▶ _INSTRUCTIONS TO FOLLOW_: Report how many lines in the records below contain the string "True". Give only the number.

▶ _EXERCISE DATA_:
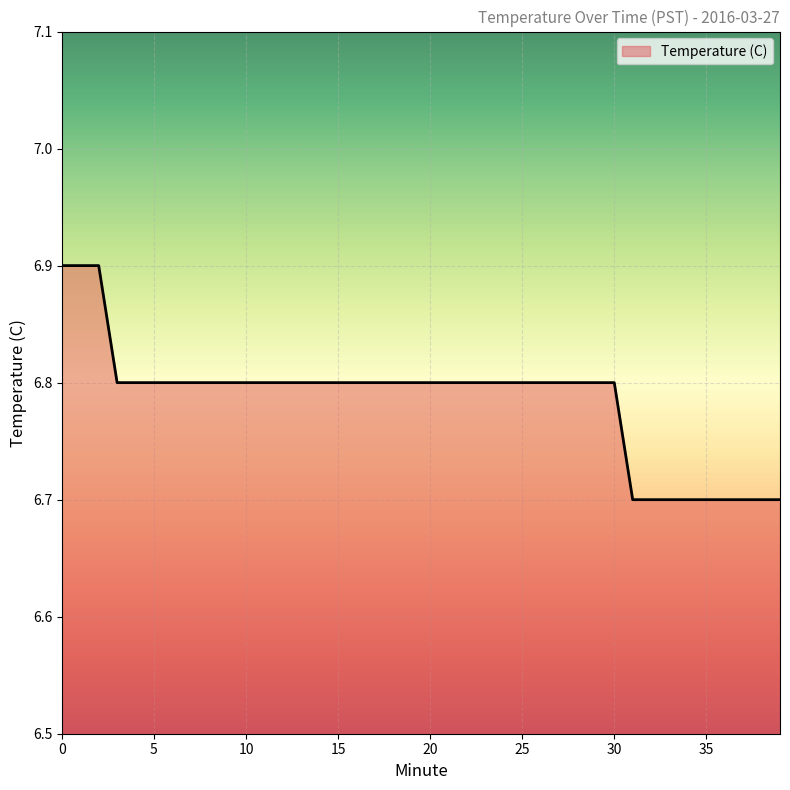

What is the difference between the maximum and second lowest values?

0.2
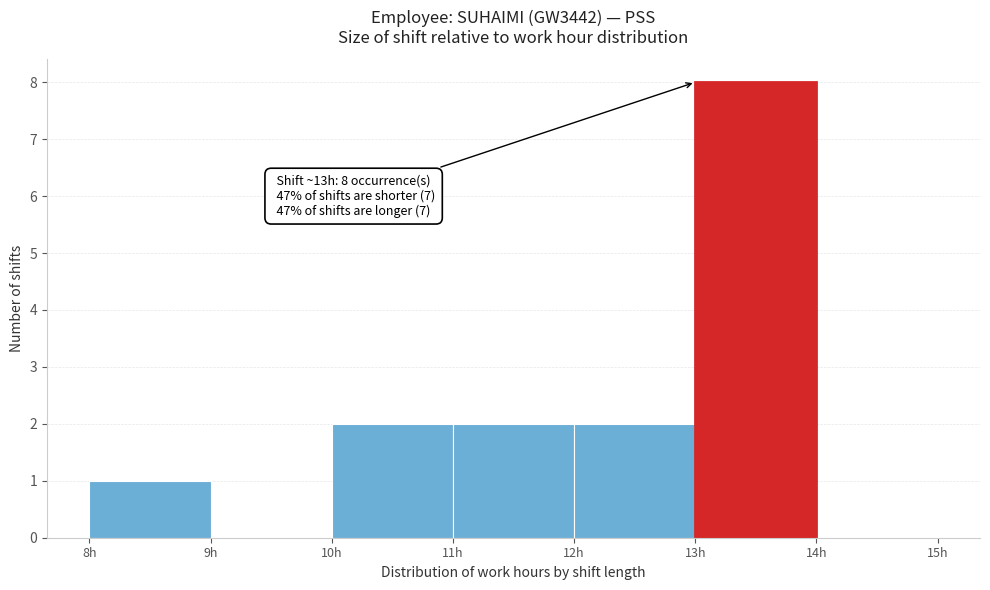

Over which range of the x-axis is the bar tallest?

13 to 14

...

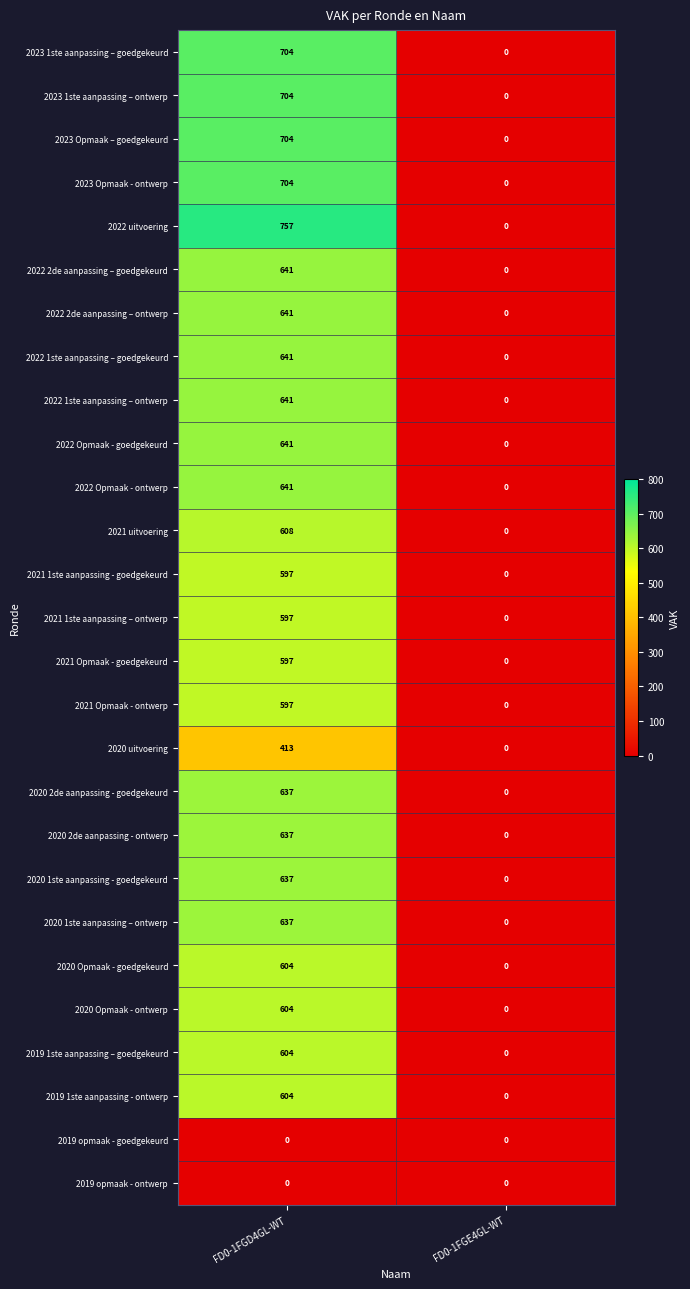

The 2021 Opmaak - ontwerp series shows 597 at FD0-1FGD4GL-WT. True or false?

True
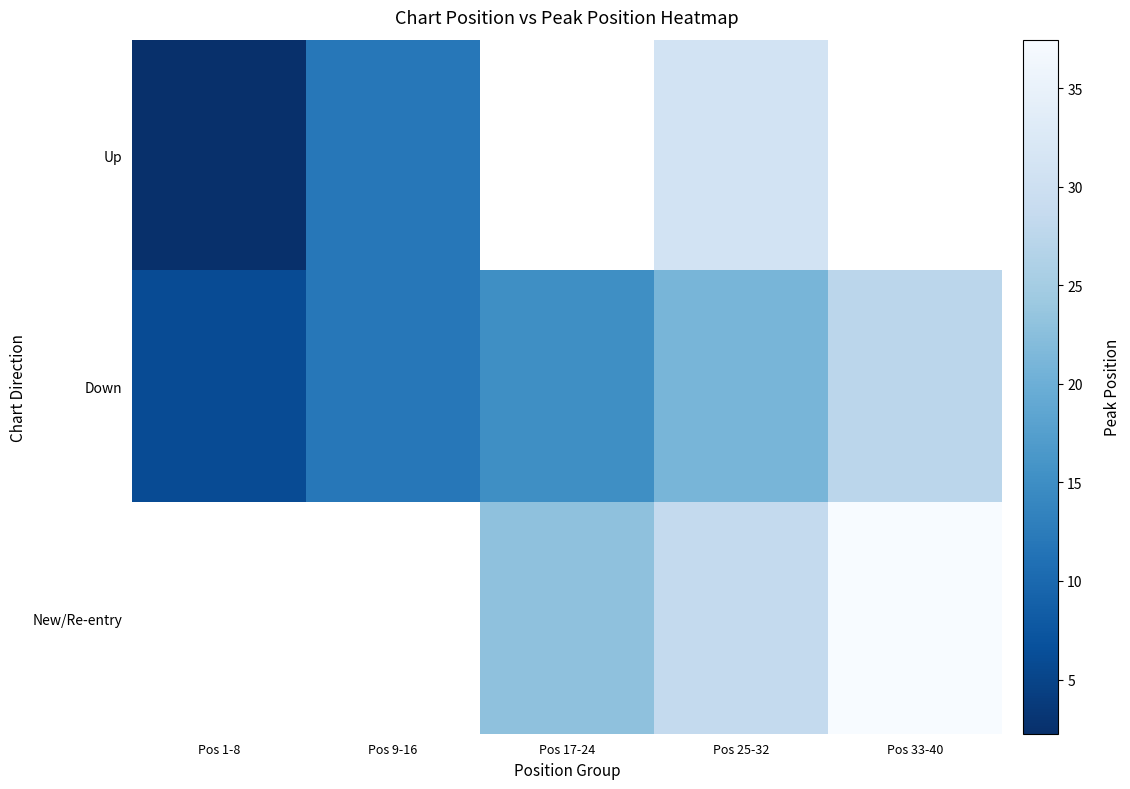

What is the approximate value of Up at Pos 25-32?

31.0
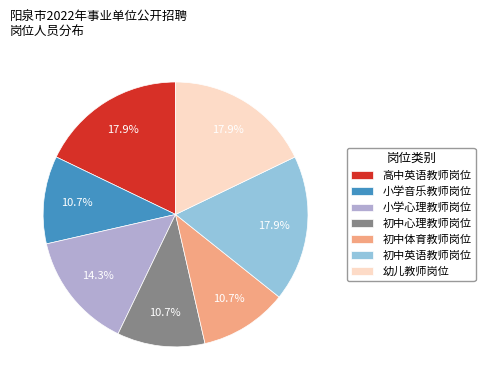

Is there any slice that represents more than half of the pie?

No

▶ _COMPLETED EXERCISE_: 2